• Supplied passage
= = =
Also, Executive may terminate his employment hereunder if his health
should become impaired to an extent that makes the continued
performance of his duties hereunder hazardous to his physical or mental
health, provided that Executive shall have furnished IES with a written
statement from a doctor reasonably acceptable to IES to such effect and
provided, further, that, at IES' request made within 30 days of the
date of such written statement, Executive shall submit to an
examination by a doctor selected by IES who is reasonably acceptable to
Executive or Executive's doctor and such second doctor shall have
concurred in the conclusion of Executive's doctor. In the event this
Agreement is terminated as a result of Executive's disability,
Executive shall receive from IES, in a lump sum payment due within 10
days of the effective date of termination, six months of base salary at
the rate then in effect.
(c) Cause. IES may terminate this Agreement and Executive's
employment 10 days after written notice to Executive for "Cause," which
shall be: (1) Executive's breach of this Agreement; (2) Executive's
gross negligence in the performance or intentional nonperformance of
any of Executive's duties and responsibilities hereunder; (3)
Executive's dishonesty or fraud with respect to the business,
reputation or affairs of IES or IES; (4) Executive's conviction of a
felony crime or crime involving moral turpitude; (5) Executive's drug
or alcohol abuse; or (6) Executive's violation of Company policy (which
remains uncured or continues 5 days after delivery of written notice).
In the event of a termination for Cause, Executive shall have no right
to any severance compensation.
= = =
• Extracted records
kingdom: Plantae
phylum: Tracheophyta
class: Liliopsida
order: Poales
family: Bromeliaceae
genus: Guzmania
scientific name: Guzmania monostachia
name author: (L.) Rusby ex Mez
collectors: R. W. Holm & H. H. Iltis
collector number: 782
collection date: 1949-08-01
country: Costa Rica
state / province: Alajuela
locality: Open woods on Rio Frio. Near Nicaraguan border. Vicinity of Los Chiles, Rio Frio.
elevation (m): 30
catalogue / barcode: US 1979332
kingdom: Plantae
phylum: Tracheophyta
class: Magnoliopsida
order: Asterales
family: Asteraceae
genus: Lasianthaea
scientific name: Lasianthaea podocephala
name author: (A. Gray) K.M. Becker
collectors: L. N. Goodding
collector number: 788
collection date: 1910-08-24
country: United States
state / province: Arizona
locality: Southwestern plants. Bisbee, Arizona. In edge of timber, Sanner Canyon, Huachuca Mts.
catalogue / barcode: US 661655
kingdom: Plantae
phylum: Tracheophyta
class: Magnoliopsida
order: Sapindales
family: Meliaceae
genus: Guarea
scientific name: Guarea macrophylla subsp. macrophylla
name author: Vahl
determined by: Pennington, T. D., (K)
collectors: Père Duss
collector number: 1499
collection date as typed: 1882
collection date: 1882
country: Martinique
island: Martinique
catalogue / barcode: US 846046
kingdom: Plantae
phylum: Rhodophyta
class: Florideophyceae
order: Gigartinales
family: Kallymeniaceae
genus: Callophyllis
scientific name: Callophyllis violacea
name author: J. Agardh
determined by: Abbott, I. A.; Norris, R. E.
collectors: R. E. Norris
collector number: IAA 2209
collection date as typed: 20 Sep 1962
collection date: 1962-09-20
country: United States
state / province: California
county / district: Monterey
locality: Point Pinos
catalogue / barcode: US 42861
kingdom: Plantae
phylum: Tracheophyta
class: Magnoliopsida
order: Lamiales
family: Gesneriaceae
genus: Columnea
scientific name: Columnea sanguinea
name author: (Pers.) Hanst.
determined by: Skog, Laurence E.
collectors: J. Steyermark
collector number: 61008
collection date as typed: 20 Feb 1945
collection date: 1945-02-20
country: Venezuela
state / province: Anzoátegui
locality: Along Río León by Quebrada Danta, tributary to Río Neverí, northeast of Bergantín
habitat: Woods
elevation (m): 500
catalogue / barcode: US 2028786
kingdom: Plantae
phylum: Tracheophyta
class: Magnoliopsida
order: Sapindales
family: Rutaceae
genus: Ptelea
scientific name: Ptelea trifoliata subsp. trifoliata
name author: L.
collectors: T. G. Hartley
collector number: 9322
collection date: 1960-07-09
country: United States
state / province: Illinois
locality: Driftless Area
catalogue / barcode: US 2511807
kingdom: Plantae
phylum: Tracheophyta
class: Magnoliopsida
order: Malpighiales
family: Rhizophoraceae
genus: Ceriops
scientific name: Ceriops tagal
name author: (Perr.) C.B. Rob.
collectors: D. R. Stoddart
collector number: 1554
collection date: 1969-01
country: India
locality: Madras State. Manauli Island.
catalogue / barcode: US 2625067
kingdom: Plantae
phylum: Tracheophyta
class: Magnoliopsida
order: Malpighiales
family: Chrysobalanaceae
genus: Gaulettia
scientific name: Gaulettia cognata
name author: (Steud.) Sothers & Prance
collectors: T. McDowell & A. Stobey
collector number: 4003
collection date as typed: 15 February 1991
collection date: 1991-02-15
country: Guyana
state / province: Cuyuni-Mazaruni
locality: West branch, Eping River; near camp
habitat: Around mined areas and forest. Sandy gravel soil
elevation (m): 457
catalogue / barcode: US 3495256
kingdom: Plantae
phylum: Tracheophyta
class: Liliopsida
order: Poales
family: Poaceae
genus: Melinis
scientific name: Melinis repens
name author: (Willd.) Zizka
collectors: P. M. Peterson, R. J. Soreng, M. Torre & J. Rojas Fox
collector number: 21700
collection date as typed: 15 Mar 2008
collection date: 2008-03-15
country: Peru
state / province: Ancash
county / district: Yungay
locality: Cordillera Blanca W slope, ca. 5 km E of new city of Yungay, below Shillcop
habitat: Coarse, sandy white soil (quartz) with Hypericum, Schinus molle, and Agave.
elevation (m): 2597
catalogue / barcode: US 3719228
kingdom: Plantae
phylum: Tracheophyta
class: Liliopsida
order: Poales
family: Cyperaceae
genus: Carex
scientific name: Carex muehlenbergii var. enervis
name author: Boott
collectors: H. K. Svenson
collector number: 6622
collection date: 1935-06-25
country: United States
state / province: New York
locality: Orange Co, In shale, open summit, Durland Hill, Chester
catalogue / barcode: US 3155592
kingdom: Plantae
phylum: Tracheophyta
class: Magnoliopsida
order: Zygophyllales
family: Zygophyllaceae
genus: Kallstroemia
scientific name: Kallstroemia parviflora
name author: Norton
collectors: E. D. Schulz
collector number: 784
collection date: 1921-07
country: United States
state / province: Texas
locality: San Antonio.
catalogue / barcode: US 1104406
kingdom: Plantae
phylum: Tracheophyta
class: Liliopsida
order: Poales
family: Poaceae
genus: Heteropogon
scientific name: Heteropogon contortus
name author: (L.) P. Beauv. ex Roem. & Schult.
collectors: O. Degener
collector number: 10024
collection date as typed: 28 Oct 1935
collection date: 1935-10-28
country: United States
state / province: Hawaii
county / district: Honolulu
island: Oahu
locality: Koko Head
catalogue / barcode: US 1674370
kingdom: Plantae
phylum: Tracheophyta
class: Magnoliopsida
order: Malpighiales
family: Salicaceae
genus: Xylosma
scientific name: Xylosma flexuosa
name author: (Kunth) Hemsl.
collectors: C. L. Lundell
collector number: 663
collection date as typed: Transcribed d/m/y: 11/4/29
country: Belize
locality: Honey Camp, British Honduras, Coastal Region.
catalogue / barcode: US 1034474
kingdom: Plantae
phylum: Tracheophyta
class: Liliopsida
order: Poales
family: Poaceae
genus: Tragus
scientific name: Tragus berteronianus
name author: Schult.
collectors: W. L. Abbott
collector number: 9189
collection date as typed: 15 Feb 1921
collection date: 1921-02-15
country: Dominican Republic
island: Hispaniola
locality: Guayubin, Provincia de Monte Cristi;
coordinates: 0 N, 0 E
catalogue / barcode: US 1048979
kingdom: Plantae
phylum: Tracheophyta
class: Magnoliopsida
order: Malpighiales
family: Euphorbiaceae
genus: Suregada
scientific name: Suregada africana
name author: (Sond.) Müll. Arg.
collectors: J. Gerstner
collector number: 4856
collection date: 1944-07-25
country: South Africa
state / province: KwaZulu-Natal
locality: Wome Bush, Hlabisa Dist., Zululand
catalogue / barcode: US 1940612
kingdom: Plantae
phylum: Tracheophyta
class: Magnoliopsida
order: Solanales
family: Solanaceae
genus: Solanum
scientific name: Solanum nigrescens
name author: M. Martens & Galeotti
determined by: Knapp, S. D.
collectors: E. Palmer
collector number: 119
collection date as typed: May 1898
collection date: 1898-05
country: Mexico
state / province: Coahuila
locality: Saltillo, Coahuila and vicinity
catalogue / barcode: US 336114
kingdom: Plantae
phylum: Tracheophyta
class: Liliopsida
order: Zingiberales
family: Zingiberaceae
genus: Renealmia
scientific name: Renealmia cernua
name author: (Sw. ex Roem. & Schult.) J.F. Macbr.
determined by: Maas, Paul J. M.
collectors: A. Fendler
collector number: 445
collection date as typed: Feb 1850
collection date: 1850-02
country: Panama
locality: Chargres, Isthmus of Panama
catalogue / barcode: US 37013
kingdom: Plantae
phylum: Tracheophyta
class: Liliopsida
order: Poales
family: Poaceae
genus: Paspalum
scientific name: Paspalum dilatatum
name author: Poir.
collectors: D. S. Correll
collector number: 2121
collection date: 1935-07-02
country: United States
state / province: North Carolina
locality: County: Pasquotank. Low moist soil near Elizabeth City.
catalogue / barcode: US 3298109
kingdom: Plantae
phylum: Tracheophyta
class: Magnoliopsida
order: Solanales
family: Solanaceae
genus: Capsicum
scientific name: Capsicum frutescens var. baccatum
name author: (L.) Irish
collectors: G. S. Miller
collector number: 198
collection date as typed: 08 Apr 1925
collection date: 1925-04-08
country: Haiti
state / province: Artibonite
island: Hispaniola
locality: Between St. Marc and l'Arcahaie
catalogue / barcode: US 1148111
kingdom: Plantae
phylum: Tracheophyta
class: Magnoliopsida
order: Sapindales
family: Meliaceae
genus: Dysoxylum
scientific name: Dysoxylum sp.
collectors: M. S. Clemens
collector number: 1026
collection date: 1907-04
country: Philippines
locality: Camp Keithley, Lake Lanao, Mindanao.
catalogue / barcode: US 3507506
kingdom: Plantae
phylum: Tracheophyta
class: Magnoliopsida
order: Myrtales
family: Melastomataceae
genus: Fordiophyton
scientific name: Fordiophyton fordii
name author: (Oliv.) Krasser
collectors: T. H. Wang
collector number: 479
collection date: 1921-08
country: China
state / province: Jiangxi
= = =
• Objectives
1. Render this sentence from the employment agreement excerpt into Spanish: "In the event of a termination for Cause, Executive shall have no right to any severance compensation."
2. According to the employment agreement excerpt, what payment does Executive receive from IES if the agreement ends because of Executive's disability?
3. Carry the employment agreement excerpt forward from its final sentence, writing the next part of the agreement in the same style.

• Final results
1. En caso de terminación por Causa, el Ejecutivo no tendrá derecho a ninguna indemnización por despido.

2. A lump sum of six months of base salary at the rate then in effect, due within 10 days of the effective date of termination.

3.
(d) Without Cause. Executive may, without Good Reason (as
hereinafter defined) terminate Executive's employment, effective 30
days after written notice is provided to IES. Executive may be
terminated without Cause by IES during either the Initial Term or
Extended Term. Should Executive be terminated by IES without Cause or
should Executive terminate with Good Reason during the Initial Term,
(i) Executive shall receive from IES, in a lump sum payment due on the
effective date of termination, the base salary at the rate then in
effect for whatever time period is remaining under the Initial Term or
for one year, whichever amount is less and (ii) the contingent stock
grant made to Executive under paragraph 2(b)(vii) shall immediately
vest in full. Further, any termination without Cause by IES or by
Executive for Good Reason shall operate to shorten the period set forth
in paragraph 3(a) and during which the terms of paragraph 3 apply to
one year from the date of termination of employment. If Executive
resigns or otherwise terminates his employment without Good Reason,
rather than IES terminating his employment pursuant to this paragraph
4(d), Executive shall receive no severance compensation.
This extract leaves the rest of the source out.